### [Problems to solve]
**a.** Answer these from the report on the whistleblower lawsuit:
(i) On what date was the lawsuit filed?
(ii) How many Department Directors belong to Keller's executive team?
(iii) On what date was the plaintiff fired?
**b.** Carry on the report on the whistleblower lawsuit from the point where it stops.

Whistle Blower Lawsuit Filed Against Keller Administration Alleges Serious Abuse Of Personnel Rules And Regulations, Racism And Age Discrimination

It has been reported that on January 24 a “whistleblower lawsuit” was filed against the Mayor Tim Keller Administration in State District Court by a terminated Deputy Human Resources Director. According to the lawsuit, the former employee alleges that she was repeatedly directed to hire preselected people, fabricate reasons for reassigning others and give preferential treatment to “millennial” job candidates and “friends and allies” of Keller’s executive management team.

Keller’s executive team includes Chief Administrative Officer Sarita Nair, Chief Operations Officer Lawrence Rael and Chief Financial Officer Sanjay Bhakta and all 16 Department Directors. Bhakta is named in his professional capacity in overseeing the Human Resources Department and in and individual capacity. All of the executive team are at will employees and serve at the pleasure of Keller.

A link to the full Albuquerque Journal article is here:


The plaintiff in the whistleblower case is identified as Patricia Martinez. She was the Deputy Director of the city’s Human Resources Department. She was fired January 31, 2020 by Chief Financial Officer (CFO) Sanjay Bhadka, who oversees the Department of Human Resources. She is claiming that Mayor Tim Keller’s administration manipulated the city’s hiring and personnel rules and regulations, merit system ordinance, demanding that she do the Keller Administration’s bidding. According to the lawsuit, she raised concerns with City Attorney Estaban Aguilar and to the City’s Inspector General and she was fired for it.

### [Exercise data]
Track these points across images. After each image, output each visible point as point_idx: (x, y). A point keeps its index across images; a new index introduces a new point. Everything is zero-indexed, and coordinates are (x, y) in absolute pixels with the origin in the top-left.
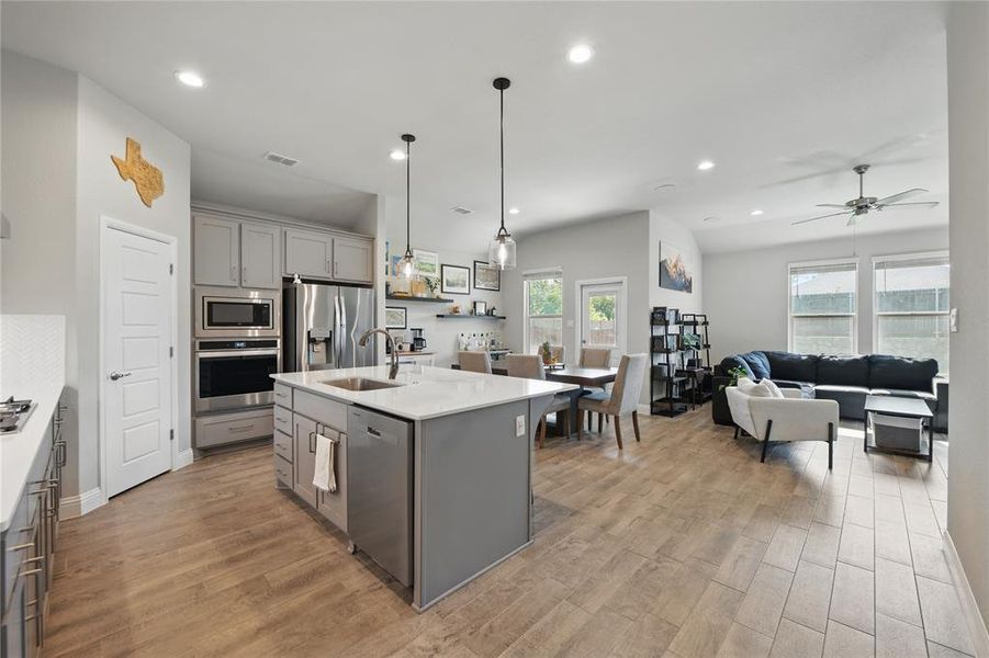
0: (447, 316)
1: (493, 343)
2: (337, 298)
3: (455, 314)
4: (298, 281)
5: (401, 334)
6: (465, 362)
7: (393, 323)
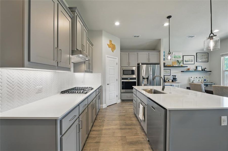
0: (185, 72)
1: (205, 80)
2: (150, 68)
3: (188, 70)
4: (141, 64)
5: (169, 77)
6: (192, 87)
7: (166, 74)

==

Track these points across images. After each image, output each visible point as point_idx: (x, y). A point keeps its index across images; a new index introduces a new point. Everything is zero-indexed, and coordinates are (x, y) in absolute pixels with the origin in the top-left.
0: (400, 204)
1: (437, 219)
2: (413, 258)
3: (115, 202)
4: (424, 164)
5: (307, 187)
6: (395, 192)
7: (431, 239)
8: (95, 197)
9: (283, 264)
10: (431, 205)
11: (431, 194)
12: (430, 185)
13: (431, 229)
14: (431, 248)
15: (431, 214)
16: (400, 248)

---

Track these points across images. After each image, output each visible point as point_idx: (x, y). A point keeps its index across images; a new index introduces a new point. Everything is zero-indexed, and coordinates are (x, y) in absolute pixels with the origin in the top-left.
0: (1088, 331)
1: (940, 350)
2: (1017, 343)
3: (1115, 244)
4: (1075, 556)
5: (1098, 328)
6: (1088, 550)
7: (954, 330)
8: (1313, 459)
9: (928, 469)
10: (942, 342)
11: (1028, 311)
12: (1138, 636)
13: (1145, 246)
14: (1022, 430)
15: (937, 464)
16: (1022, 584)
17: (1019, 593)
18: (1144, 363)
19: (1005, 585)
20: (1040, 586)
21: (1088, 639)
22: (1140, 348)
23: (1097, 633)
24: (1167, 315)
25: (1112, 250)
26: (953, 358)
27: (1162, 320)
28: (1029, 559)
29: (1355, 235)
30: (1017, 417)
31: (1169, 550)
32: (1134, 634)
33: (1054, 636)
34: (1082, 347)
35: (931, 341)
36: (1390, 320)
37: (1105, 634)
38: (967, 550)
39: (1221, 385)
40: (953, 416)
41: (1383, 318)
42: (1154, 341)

### [Task-by-task results]
**a.**
(i) January 24
(ii) 16
(iii) January 31, 2020

**b.**
The allegations include that the Keller Administration Human Resources Department is “driven by a mayoral administration with an agenda of “quid pro quo” practices, cronyism, racism, defiance of the state’s Inspection of Public Records Act and a general spirit of flouting established City of Albuquerque rules and regulations and best practices”.

Specific allegations in the whistle blower lawsuit include the following:

1. Members of the Keller’s executive team directed her to hire a specific person as a Human Resources Investigator with Chief Financial Officer (CFO) Sanjay Bhakta instructing her to score that candidate the highest for the position, even if a current city employee scored better. Bhakta oversees Human Resources.

2. CFO Bhakta directed Martinez to personally check on an applicant and find him a job in Human Resources because Bhakta “knew his mother.”

3. Keller’s project manager and the city’s planning director told Martinez “that Mayor Keller wanted to restructure the Planning Department in an effort to remove two employees”. According to the lawsuit, Martinez said she told Bhakta the two employees were classified positions and that they could not be removed was without cause as per the personnel rules and regulations.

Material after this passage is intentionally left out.